I’d forgotten how much I like to be in the office before anyone else. Our hallway is dark, their offices too, this side of the building is quiet. It’s not that different when they are here, to be truthful, but without the extra bodies it’s just…peaceful.
Oh, ha, I know why it feels good: it reminds me of working from home. It reminds me of getting up in the morning just at dawn in the Treehouse. I miss it there, sometimes. How colorful it was, how peaceful up there in the trees. I don’t miss not being able to walk everywhere; not having a wonderful park right in my neighborhood and the Botanical Gardens practically next door; a wine bar around the corner, the best ice cream shops (yes, TWO of them) within walking distance, to say nothing of free yoga on the weekends, a farmer’s market on Saturdays and a street full of not-chain restaurants and bars. It may not be as peaceful and full of solitude as my space here, but the city is lively, and if I need it there is peace in the park, and I have all those other perks here.
Everything’s a trade-off; we just have to try to make sure that the trade-off is worth it.
I wrote that quite off-the-cuff just now, and when I first thought it, it was in reference only my housing situation. But in thinking more about it, I can see that it applies to my relationships, as well. There are good reasons to stay the course, to “stick around,” as V called it this morning as he kissed me goodbye. It is hard sometimes, and I think that my personal emotional make-up can make it harder, because I tend to feel things very, very acutely, and, as he has noted, very in-the-moment. What is right now feels like it will be always; it feels like life or death, and dammit, I learned a long time ago how transient these waves of emotion are. Once upon a time a thing happened that I thought was going to kill me, I felt pain that I thought was going to last forever, but it didn’t. It doesn’t. Life goes on.

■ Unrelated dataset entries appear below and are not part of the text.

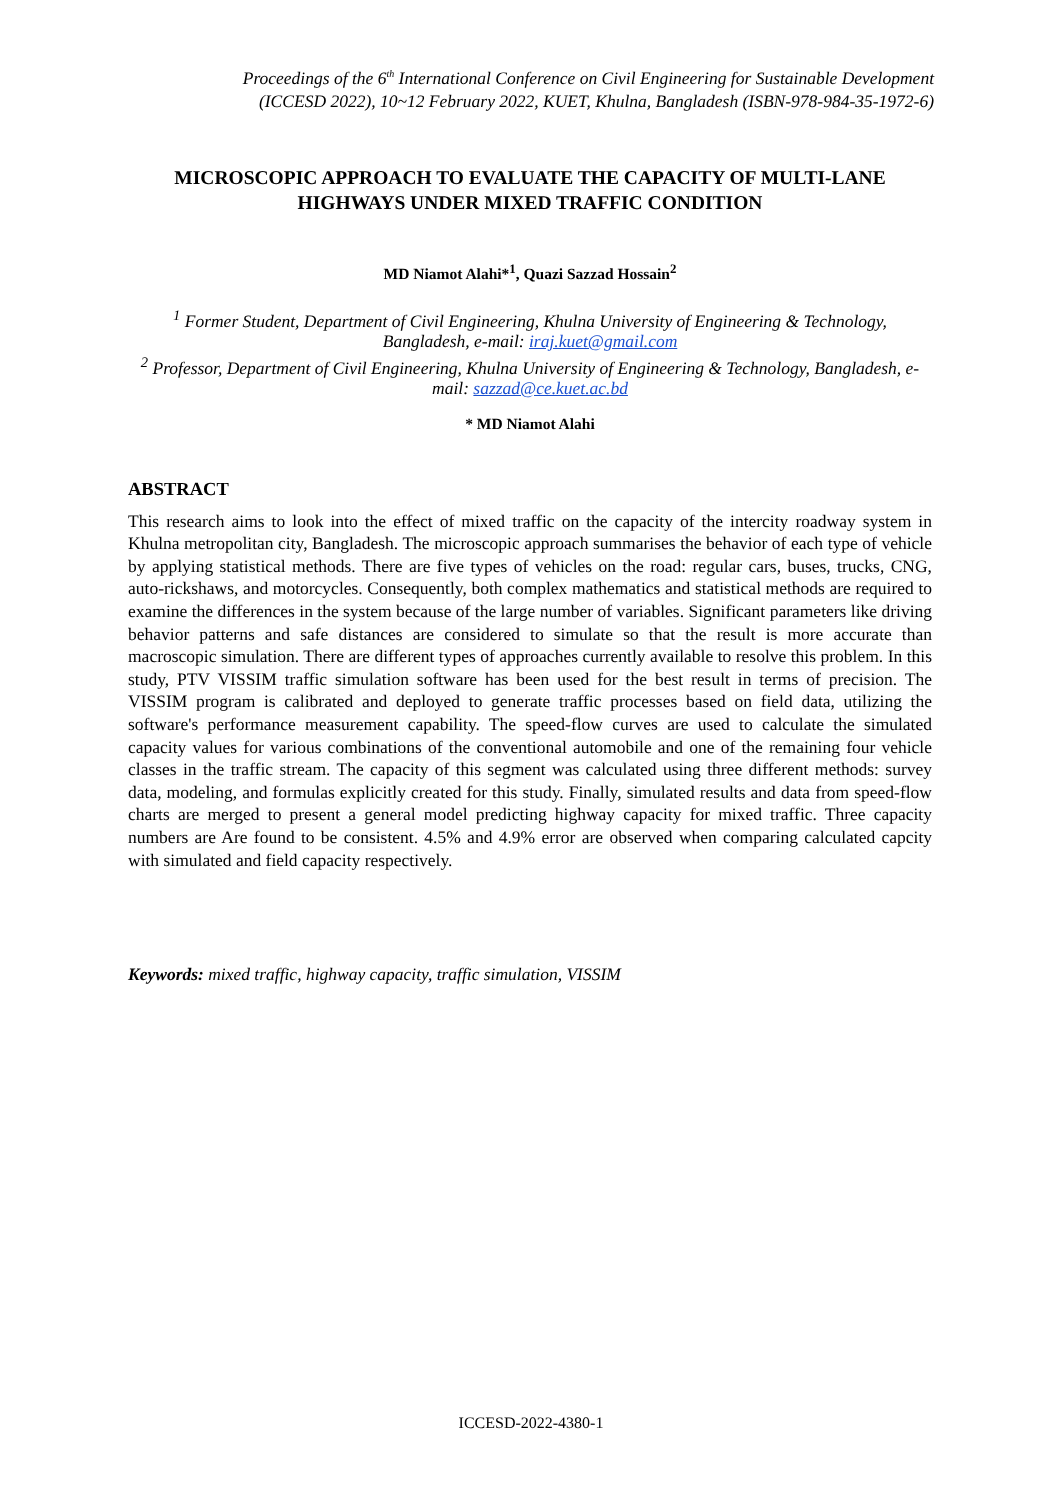Proceedings of the 6<sup>th</sup> International Conference on Civil Engineering for Sustainable Development
(ICCESD 2022), 10~12 February 2022, KUET, Khulna, Bangladesh (ISBN-978-984-35-1972-6)
MICROSCOPIC APPROACH TO EVALUATE THE CAPACITY OF MULTI-LANE HIGHWAYS UNDER MIXED TRAFFIC CONDITION
MD Niamot Alahi*<sup>1</sup>, Quazi Sazzad Hossain<sup>2</sup>
<sup>1</sup> Former Student, Department of Civil Engineering, Khulna University of Engineering & Technology, Bangladesh, e-mail: iraj.kuet@gmail.com
<sup>2</sup> Professor, Department of Civil Engineering, Khulna University of Engineering & Technology, Bangladesh, e-mail: sazzad@ce.kuet.ac.bd
* MD Niamot Alahi
ABSTRACT
This research aims to look into the effect of mixed traffic on the capacity of the intercity roadway system in Khulna metropolitan city, Bangladesh. The microscopic approach summarises the behavior of each type of vehicle by applying statistical methods. There are five types of vehicles on the road: regular cars, buses, trucks, CNG, auto-rickshaws, and motorcycles. Consequently, both complex mathematics and statistical methods are required to examine the differences in the system because of the large number of variables. Significant parameters like driving behavior patterns and safe distances are considered to simulate so that the result is more accurate than macroscopic simulation. There are different types of approaches currently available to resolve this problem. In this study, PTV VISSIM traffic simulation software has been used for the best result in terms of precision. The VISSIM program is calibrated and deployed to generate traffic processes based on field data, utilizing the software's performance measurement capability. The speed-flow curves are used to calculate the simulated capacity values for various combinations of the conventional automobile and one of the remaining four vehicle classes in the traffic stream. The capacity of this segment was calculated using three different methods: survey data, modeling, and formulas explicitly created for this study. Finally, simulated results and data from speed-flow charts are merged to present a general model predicting highway capacity for mixed traffic. Three capacity numbers are Are found to be consistent. 4.5% and 4.9% error are observed when comparing calculated capcity with simulated and field capacity respectively.
Keywords: mixed traffic, highway capacity, traffic simulation, VISSIM
ICCESD-2022-4380-1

Once upon a time, when I was much younger, a friend asked me, in a moment when I felt like the sky was falling, “Are you going to remember this six months from now? Six years?” I thought I would, but it turned out that I didn’t. And that has been the case with so many things. I took that lesson to heart, and often ask myself that when in the throes of something that feels life-shattering. Yes, there are those things that I will never forget, never forgive myself for, that I play over and over in my mind, even years after. (Does anyone else do that? I could literally write a list of those seminal moments, moments of embarrassment, bad or relationship-ending behavior, things that I feel I will never live down, things that still make me cringe with embarrassment – though not so many of those. It seems that embarrassment really does fade more often than not.) In this particular case last night, though, while asking that might have helped, actually it was a good caning by V that snapped me out of it, even though I was sullen and determined not to engage when he started. Get me out of my head and into my body for awhile works (almost) every time. I wish I had known that when I was younger.
Hmm, maybe that is a good segue into the Food for Thought Friday questions, which I thought might be a good prompt for writing this week. I need to remember the many memes and prompts that are out there, when I am feeling like I was yesterday – perhaps they will help pull me out of my head enough to actually write something of substance.
What one part of your sex life today would most surprise the 18 year old you?
It’s more about my love life: that I could love two (or more) men openly, and that it would feel natural, and good, and everyone would be happy with that arrangement. That polyamory is a thing and that I get to live and love exactly the way I want.
What one thing might shock that younger you?
Frankly I don’t think anything would shock me, per se, except maybe that I had fully embraced my sexuality, that I had jumped off the cliff and took the chances I did to live my life authentically. That I had overcome my fear of being…unloveable, unloved…and chose to live this life.
Is there anything in the younger you’s sexual ambitions or fantasies you have not yet fulfilled?
While I still have an item or two on my sexual “bucket list,” I can honestly say that anything I might have wanted to do, or might want to do, I could and can just do or find someone to do it. My younger me never had an inkling of what to fantasize about, and I have far surpassed anything she might have dreamed of.
What part of the younger you’s sex life do you look back on with the most nostalgia?
Not a thing. My sex and love life now is better and bigger and hotter than anything I ever had when I was younger. Hooray for maturity!